Start of Block

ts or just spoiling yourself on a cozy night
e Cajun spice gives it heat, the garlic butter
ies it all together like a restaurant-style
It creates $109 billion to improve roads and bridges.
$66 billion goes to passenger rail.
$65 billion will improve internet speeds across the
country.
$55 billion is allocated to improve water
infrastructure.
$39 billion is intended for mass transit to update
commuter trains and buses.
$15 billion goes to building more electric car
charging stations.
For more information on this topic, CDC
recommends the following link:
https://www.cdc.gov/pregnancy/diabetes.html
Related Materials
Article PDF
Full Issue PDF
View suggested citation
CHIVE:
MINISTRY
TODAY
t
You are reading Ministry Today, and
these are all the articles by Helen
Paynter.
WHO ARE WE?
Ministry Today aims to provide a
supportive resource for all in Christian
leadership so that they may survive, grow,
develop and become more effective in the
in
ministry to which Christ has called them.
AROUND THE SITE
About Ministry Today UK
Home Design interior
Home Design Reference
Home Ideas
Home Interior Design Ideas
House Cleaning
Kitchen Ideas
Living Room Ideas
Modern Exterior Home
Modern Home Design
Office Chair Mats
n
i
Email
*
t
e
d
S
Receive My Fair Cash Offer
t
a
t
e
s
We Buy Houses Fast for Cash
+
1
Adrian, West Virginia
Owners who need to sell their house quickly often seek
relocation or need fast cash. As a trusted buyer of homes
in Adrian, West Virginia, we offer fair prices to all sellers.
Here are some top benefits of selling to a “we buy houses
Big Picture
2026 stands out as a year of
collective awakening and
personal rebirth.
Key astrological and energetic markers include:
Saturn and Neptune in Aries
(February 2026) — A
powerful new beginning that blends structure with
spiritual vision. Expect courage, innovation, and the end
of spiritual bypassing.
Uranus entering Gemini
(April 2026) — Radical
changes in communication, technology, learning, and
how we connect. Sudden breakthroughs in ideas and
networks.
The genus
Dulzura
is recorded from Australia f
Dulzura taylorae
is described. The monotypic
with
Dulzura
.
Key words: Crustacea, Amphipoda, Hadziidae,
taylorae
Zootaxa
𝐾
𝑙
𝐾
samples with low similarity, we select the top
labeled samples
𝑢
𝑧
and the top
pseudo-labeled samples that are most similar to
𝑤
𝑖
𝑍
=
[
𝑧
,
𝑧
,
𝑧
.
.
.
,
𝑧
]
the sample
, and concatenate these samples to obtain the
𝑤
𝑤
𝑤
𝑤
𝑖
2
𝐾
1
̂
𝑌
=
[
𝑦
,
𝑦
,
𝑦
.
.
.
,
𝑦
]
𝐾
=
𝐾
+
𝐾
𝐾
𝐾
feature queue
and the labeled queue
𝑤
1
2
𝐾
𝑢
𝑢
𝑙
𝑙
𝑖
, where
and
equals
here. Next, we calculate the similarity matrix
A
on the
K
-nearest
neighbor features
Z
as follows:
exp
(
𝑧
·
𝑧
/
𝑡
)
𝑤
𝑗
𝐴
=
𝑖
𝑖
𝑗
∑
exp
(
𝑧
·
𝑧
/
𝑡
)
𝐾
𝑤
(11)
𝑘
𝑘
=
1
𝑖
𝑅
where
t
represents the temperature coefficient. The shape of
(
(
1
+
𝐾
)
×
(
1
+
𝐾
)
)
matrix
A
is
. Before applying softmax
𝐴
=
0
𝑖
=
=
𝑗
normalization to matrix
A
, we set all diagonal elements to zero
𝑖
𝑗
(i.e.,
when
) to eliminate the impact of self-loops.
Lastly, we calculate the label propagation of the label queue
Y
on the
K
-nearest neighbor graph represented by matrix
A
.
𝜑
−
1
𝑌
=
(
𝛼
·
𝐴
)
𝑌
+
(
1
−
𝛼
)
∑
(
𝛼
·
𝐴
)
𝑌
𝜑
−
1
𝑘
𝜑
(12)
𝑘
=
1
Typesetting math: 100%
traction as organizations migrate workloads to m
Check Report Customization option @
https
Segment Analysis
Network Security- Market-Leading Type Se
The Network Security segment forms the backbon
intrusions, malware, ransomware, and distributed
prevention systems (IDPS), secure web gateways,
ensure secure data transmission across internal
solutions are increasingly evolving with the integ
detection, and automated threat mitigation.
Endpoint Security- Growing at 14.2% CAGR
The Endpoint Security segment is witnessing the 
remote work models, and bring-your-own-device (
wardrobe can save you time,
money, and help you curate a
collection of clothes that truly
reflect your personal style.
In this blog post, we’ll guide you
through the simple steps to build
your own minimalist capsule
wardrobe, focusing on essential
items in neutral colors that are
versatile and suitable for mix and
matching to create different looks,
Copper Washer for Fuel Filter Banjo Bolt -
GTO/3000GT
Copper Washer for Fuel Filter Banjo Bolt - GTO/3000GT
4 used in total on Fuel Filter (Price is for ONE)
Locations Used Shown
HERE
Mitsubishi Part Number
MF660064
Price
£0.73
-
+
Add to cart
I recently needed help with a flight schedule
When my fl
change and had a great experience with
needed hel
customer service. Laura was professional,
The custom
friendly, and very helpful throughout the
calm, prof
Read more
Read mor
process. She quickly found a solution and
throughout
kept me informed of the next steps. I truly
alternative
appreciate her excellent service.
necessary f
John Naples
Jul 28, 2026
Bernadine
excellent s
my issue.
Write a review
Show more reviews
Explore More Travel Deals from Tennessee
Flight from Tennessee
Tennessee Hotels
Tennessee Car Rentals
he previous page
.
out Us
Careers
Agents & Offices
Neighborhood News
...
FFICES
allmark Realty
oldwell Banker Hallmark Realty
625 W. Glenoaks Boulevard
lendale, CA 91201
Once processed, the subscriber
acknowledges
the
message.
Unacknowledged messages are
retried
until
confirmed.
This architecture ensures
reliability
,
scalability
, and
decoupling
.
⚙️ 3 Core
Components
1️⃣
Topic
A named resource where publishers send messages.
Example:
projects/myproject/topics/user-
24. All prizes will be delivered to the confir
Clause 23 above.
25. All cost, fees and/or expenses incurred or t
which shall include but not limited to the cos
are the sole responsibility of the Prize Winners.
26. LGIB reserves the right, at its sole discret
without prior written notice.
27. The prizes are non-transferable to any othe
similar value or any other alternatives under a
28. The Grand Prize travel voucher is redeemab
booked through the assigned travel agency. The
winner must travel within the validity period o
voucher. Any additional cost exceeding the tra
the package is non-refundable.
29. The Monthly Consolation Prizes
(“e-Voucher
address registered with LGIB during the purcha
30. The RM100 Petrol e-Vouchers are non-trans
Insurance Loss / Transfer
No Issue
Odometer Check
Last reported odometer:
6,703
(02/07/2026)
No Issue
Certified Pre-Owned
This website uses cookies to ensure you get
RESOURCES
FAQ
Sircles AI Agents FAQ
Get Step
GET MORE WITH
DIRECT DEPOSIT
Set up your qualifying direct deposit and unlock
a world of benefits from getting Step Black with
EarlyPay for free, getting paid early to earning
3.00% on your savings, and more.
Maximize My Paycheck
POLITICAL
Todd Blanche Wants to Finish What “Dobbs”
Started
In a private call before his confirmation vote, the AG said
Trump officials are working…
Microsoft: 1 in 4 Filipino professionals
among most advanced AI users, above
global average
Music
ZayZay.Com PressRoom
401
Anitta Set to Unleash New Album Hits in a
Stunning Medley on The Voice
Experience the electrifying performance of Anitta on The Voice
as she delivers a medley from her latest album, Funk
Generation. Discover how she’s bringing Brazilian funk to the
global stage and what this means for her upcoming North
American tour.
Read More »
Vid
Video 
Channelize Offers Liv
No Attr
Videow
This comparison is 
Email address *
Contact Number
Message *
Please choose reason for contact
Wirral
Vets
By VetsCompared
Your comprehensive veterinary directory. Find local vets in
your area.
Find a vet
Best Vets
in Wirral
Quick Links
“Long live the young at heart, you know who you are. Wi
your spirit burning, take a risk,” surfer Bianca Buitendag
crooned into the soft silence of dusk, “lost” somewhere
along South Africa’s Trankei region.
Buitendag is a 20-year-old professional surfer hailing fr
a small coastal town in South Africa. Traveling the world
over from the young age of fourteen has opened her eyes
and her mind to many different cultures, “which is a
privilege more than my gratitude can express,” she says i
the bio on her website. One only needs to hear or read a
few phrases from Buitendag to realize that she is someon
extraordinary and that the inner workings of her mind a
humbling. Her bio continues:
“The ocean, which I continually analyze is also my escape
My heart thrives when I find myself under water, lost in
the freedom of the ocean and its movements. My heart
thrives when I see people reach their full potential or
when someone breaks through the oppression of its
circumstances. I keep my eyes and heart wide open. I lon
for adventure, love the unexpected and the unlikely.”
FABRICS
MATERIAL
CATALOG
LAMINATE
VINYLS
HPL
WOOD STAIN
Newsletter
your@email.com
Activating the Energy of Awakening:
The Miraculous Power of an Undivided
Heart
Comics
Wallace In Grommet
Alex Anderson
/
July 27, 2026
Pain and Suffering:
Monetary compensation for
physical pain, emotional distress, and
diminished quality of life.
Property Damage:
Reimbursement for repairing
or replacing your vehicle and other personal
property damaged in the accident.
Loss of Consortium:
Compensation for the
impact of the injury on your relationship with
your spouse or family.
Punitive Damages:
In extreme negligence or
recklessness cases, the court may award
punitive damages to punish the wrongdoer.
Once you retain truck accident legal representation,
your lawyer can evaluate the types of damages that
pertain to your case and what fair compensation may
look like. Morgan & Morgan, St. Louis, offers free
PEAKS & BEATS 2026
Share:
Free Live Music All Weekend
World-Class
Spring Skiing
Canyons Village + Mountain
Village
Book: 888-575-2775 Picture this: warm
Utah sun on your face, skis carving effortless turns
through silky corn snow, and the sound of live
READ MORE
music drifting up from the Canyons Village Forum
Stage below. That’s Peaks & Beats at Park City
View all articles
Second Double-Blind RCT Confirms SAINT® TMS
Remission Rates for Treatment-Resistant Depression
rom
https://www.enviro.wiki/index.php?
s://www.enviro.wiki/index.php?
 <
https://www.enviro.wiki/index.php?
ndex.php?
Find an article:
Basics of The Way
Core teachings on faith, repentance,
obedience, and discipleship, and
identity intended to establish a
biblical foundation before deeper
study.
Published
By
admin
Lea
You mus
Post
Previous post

End of Block

About this exercise: In the listing above, find the line containing "these are all the articles by Helen" and the line containing "Living Room Ideas", then quote both, plus every line between them, exactly as written.

Task response:
these are all the articles by Helen
Paynter.
WHO ARE WE?
Ministry Today aims to provide a
supportive resource for all in Christian
leadership so that they may survive, grow,
develop and become more effective in the
in
ministry to which Christ has called them.
AROUND THE SITE
About Ministry Today UK
Home Design interior
Home Design Reference
Home Ideas
Home Interior Design Ideas
House Cleaning
Kitchen Ideas
Living Room Ideas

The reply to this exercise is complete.